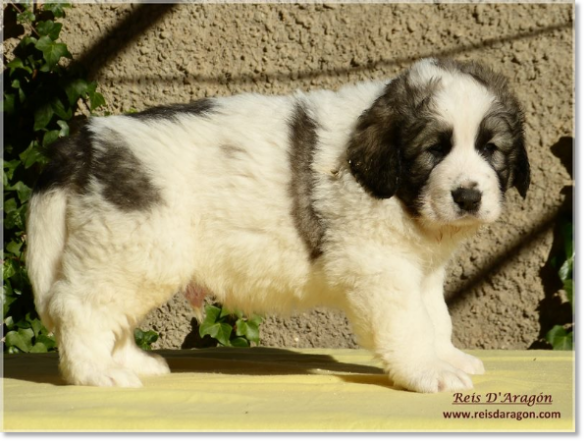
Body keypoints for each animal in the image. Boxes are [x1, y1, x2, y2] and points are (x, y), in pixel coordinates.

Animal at [25, 58, 528, 392]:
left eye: (491, 149)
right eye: (434, 150)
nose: (468, 196)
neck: (396, 191)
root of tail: (84, 144)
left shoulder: (422, 270)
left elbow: (436, 318)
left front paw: (448, 357)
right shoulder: (380, 270)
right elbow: (409, 324)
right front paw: (429, 372)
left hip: (130, 254)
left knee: (111, 313)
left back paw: (134, 362)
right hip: (135, 248)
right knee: (78, 306)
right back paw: (97, 373)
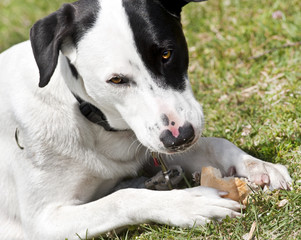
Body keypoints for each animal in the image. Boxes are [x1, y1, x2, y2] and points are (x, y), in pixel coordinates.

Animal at [0, 0, 290, 240]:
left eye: (166, 54)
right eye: (116, 80)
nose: (181, 136)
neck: (87, 117)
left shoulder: (155, 145)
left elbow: (215, 143)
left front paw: (257, 166)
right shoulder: (44, 222)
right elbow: (120, 200)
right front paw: (189, 202)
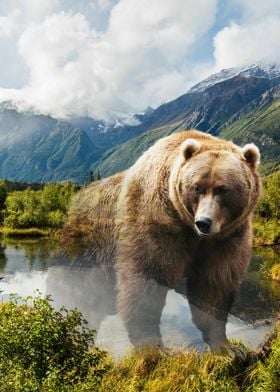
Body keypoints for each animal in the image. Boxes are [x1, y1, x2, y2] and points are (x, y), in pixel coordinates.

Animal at [63, 130, 260, 354]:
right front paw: (154, 348)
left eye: (223, 189)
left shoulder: (227, 239)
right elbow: (146, 279)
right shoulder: (155, 220)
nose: (204, 222)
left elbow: (214, 285)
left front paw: (228, 348)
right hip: (87, 249)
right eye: (197, 187)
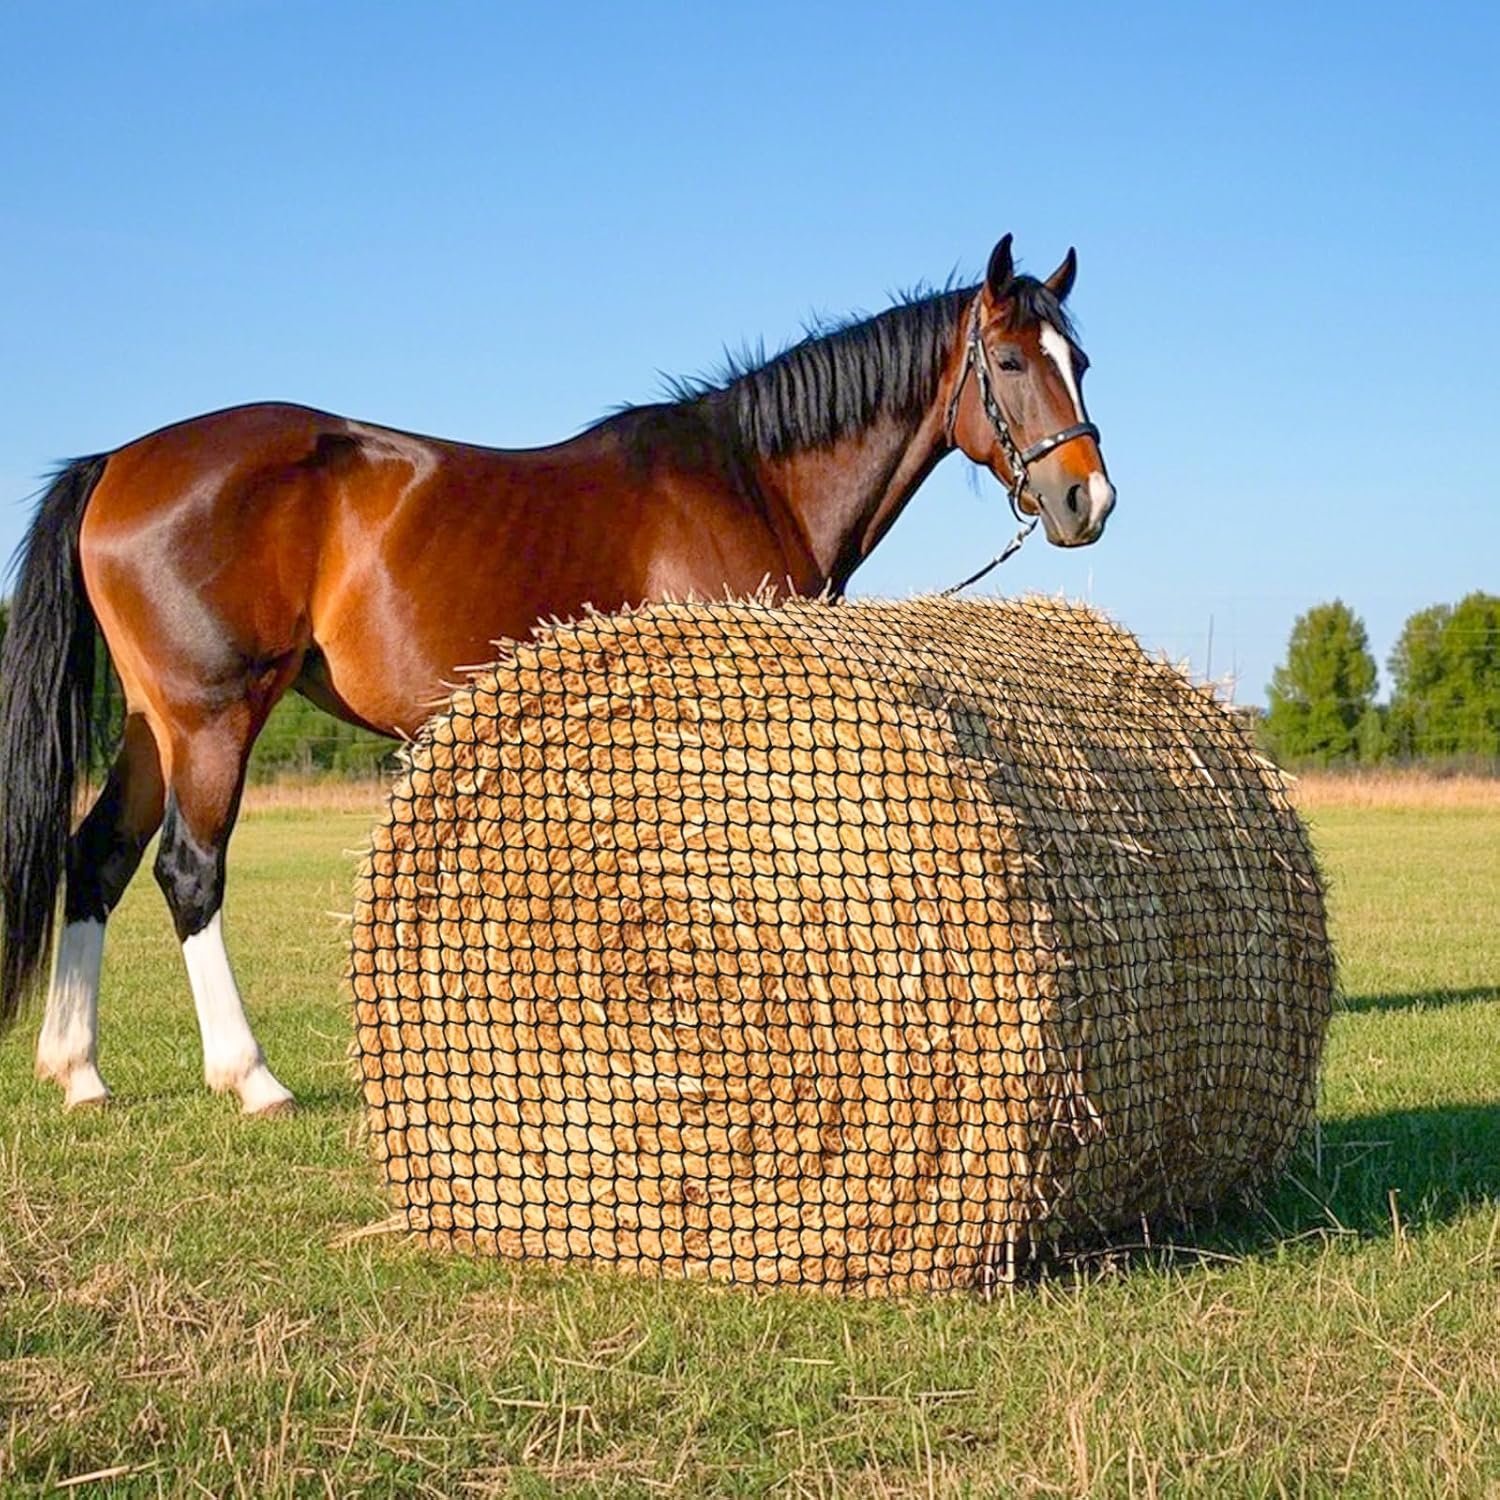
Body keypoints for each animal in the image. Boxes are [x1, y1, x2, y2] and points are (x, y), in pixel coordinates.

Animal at [0, 233, 1114, 1116]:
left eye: (1083, 360)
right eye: (1009, 359)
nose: (1086, 500)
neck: (749, 479)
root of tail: (120, 460)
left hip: (155, 726)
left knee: (94, 858)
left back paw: (78, 1071)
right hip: (214, 717)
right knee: (187, 870)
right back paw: (250, 1077)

------

**Assignment:** Write out exactly the lines from the line containing "root of tail: (120, 460)" to the end of the listing above, both included, and nothing else.

**Written solution:**
root of tail: (120, 460)
left hip: (155, 726)
left knee: (94, 858)
left back paw: (78, 1071)
right hip: (214, 717)
right knee: (187, 870)
right back paw: (250, 1077)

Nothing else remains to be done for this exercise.